Most of the class acted in denial, "as if!"  I didn't, because some of my friends from kindergarten were sitting with me in the class.  I still keep up with them.  But keeping up is different from constant contact isn't it?  

Because of social media platforms you can "keep up" with former classmates and co-workers, should you want to.  However, I meant a more active friendship when I started writing this.  If you work with someone, you see them every day.  You know about their families, you know when they're sick, you know what they smell like.
That type of knowledge implies a certain type of intimacy.  And it's that type of intimate give and take that the people with whom I spent 15 years is lost.

Now, is such a drift intentional?  I don't think so.  Am I broken up about it?  Not really.  It just hit me as a little bit sad.  And it hit me as a lot like school.  I wasn't buds with all 700 students in my high school class (class, not school, that was more like 4,000).  Same with the radio station.  I was closer to others, and that is the way of things.

Now, I realize that I will most likely never have that workplace comeraderie again.  As an independent contractor it's just me and my clients.  Going into each relationship I know it could be very short term, or long term.  Same thing with being on a set.  You  gravitate toward other crew members who seem to be someone you'd get along with.  Someone whose about page is not instantly there for you to check and see what they're into.  You have to find out all on your own.

And perhaps that's my point.  Once you discover the person behind the public facade everyone has to some extent or another, you form a different kind of bond.  You create a community.  Some bonds are stronger than others.  Some just come undone and drift away.  
No one knows when the goodbye will be permanent.  

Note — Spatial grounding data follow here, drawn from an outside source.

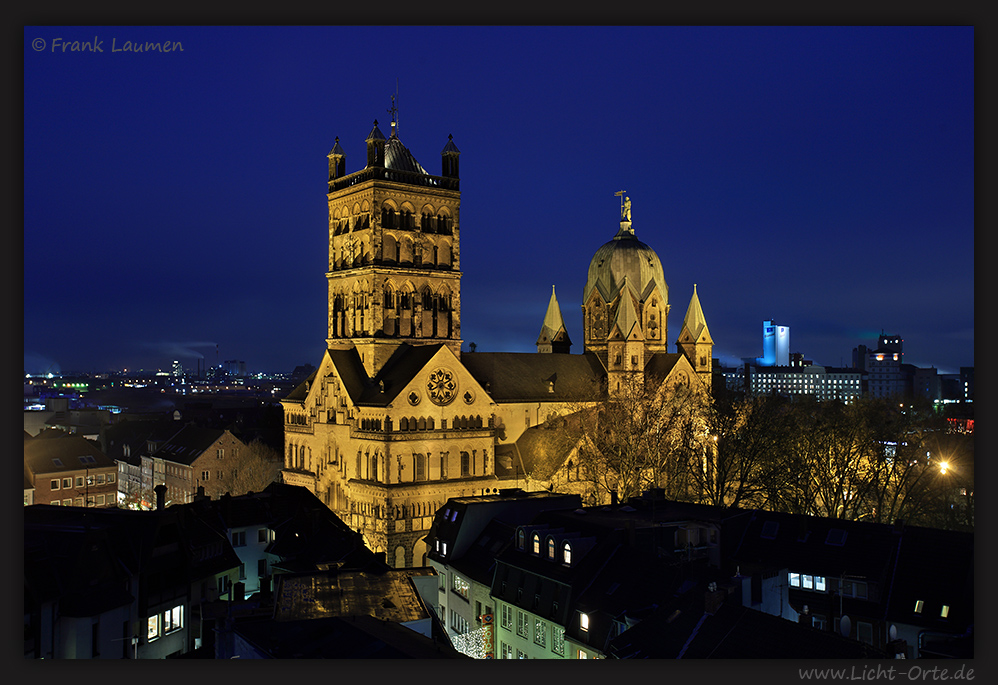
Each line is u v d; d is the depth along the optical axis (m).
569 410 129.62
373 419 109.81
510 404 124.06
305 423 126.38
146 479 162.75
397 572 67.50
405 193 122.56
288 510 83.69
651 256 149.12
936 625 54.84
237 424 180.00
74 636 53.22
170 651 63.19
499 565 67.31
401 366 114.69
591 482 114.88
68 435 141.38
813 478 104.69
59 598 53.06
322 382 121.81
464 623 73.00
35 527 59.38
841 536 62.78
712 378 166.38
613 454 113.38
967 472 105.56
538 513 76.06
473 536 77.88
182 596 64.75
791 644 39.81
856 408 130.88
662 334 149.50
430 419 110.25
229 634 47.09
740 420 121.88
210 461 144.88
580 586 58.59
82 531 57.06
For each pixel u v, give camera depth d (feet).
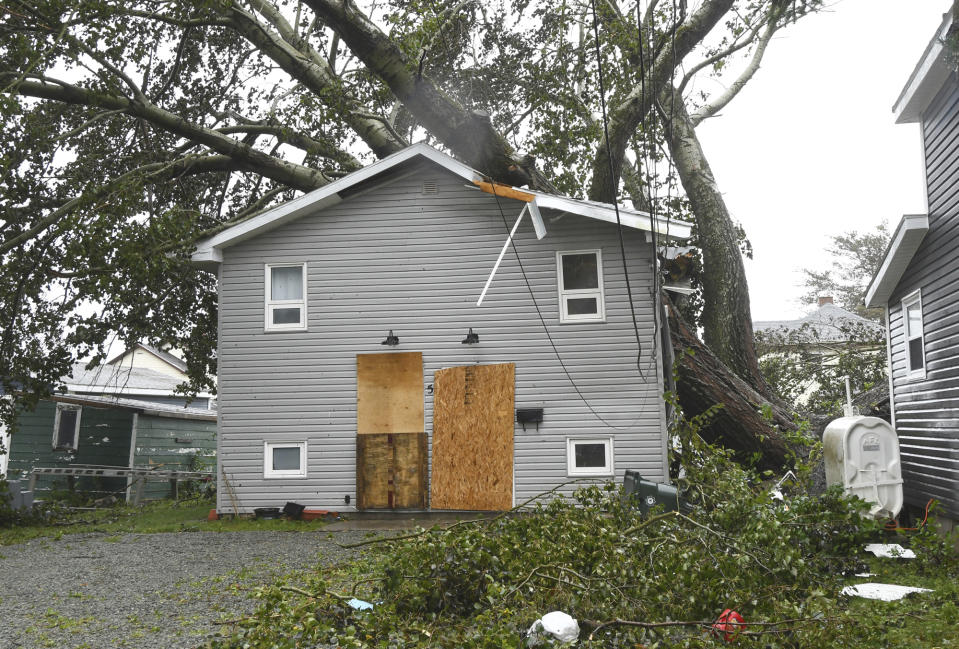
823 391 65.31
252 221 45.16
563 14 57.57
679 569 19.45
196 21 54.90
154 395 93.61
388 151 58.29
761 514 23.38
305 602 19.04
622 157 54.39
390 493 43.50
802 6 48.96
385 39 49.62
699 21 51.85
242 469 44.70
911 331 39.58
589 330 43.27
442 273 44.73
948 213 33.55
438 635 17.43
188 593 25.09
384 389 44.37
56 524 47.19
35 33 50.16
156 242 47.93
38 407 70.28
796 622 17.48
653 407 42.27
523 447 42.83
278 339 45.34
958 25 29.30
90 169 57.26
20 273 49.96
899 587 24.06
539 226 42.14
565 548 20.06
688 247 43.09
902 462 40.81
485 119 51.08
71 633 20.13
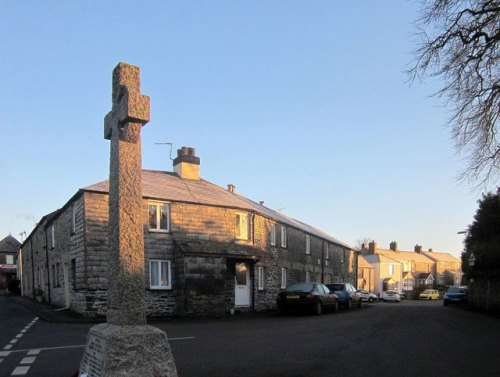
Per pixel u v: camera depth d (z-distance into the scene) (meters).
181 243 19.44
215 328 14.47
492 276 24.53
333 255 36.59
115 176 5.85
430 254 86.44
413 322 17.31
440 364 8.73
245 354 9.61
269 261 24.47
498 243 25.50
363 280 63.47
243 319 18.03
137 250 5.73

Now am I going to say "be kind to each other"?  No.  will defer to  who says, "don't be a dick."  I think that if everyone, as a whole, realized, just a little more often, that this  contact (in person or online) could be final.  Today you could be saying your last words to someone, or be making your last post, or writing your last witty remark.  If that occurred to the the world's inhabitants more often then perhaps there  would be a little more effort to  do better, to be funnier,to be friendlier,  to succeed.